§ **Actividad A**
Responde según el hilo sobre preposiciones:
(i) Según Mangato, ¿qué expresa «una lógica de la cual»?
(ii) ¿Qué verbo dice pkogan que usa de las dos maneras planteadas?
(iii) En la frase que cita okporip, ¿qué se dice de las dos partes?
§ **Actividad B**
Sigue escribiendo el hilo del foro sobre preposiciones y el verbo «favorecer» a partir de su última línea.

§ **Fragmento mostrado**
· · · · ·

Ricardo Tavares said:


> "... a una lógica a través de la cual...."


 
Ou "por meio da qual", "mediante a qual"... Bem lembrado! Obrigado, Ricardo!


----------



## Mangato

Estimados amigos: 
Vocês estão certos. O uso das preposições nem sepmpre são matemáticas.

Podem dizer

Una lógica *en* la cual (dentro de una manera de pensar y actuar)
Una lógica *por* la cual (causa que nos permite)
Una lógica *de* la cual (procedencia de la forma de actuar.)

Cualquiera de las opciones es válida, lo mismo que las locuciones adverbiales que acertadamente han propuesto, y no que modifican el resultado final, que es la justificación del motivo.


----------



## pkogan

Desde mi lugar de hablante de español, uso el verbo "favorecer" de las dos maneras que vos planteas.





okporip said:


> Repito a frase, mas mudo a pergunta (só abri novo tópico por medo das broncas da Vanda...):
> 
> Esas prácticas clientelares, la gente las integra a una lógica (...) de la supervivencia, en la que las dos partes se favorecen.

· · · · ·

§ **Datos sin procesar**
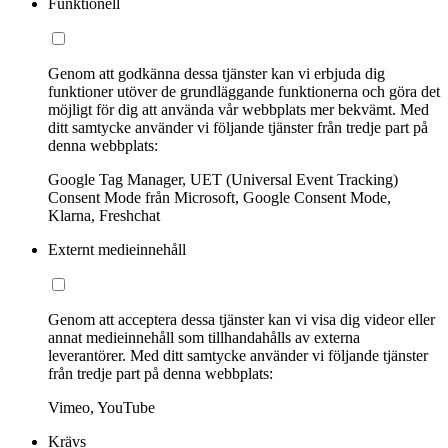
Funktionell
Genom att godkänna dessa tjänster kan vi erbjuda dig
funktioner utöver de grundläggande funktionerna och göra det
möjligt för dig att använda vår webbplats mer bekvämt. Med
ditt samtycke använder vi följande tjänster från tredje part på
denna webbplats:
Google Tag Manager, UET (Universal Event Tracking)
Consent Mode från Microsoft, Google Consent Mode,
Klarna, Freshchat
Externt medieinnehåll
Genom att acceptera dessa tjänster kan vi visa dig videor eller
annat medieinnehåll som tillhandahålls av externa
leverantörer. Med ditt samtycke använder vi följande tjänster
från tredje part på denna webbplats:
Vimeo, YouTube
Krävs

· · · · ·

§ **Resultado A**
(i) La procedencia de la forma de actuar.
(ii) El verbo «favorecer».
(iii) Que se favorecen.

§ **Resultado B**
> 
> Quanto ao sentido de *se favorecen*, fico na dúvida, na passagem ao português, entre duas interpretações, e me pergunto qual seria a correta (ou a mais fiel ao original) em espanhol:
> 
> (1) Na lógica em questão, uma parte beneficia, favorece a outra (o sentido de _se favorecen _éo de reciprocidade)
> 
> (2) Ambas as partes retiram benefícios da tal lógica. Uma parte se beneficia (_se favorece_) e a outra parte também se beneficia, cada uma independentemente da outra. Mas, se "A _se favorece_ de x" e "B _se favorece_ de x", posso pluralizar e dizer "A e B _se favorecen_ de x".
> 
> Essa segunda interpretação seria gramaticalmente possível em espanhol?


----------



## Ivonne do Tango

"(...) na qual ambas as partes se beneficiam"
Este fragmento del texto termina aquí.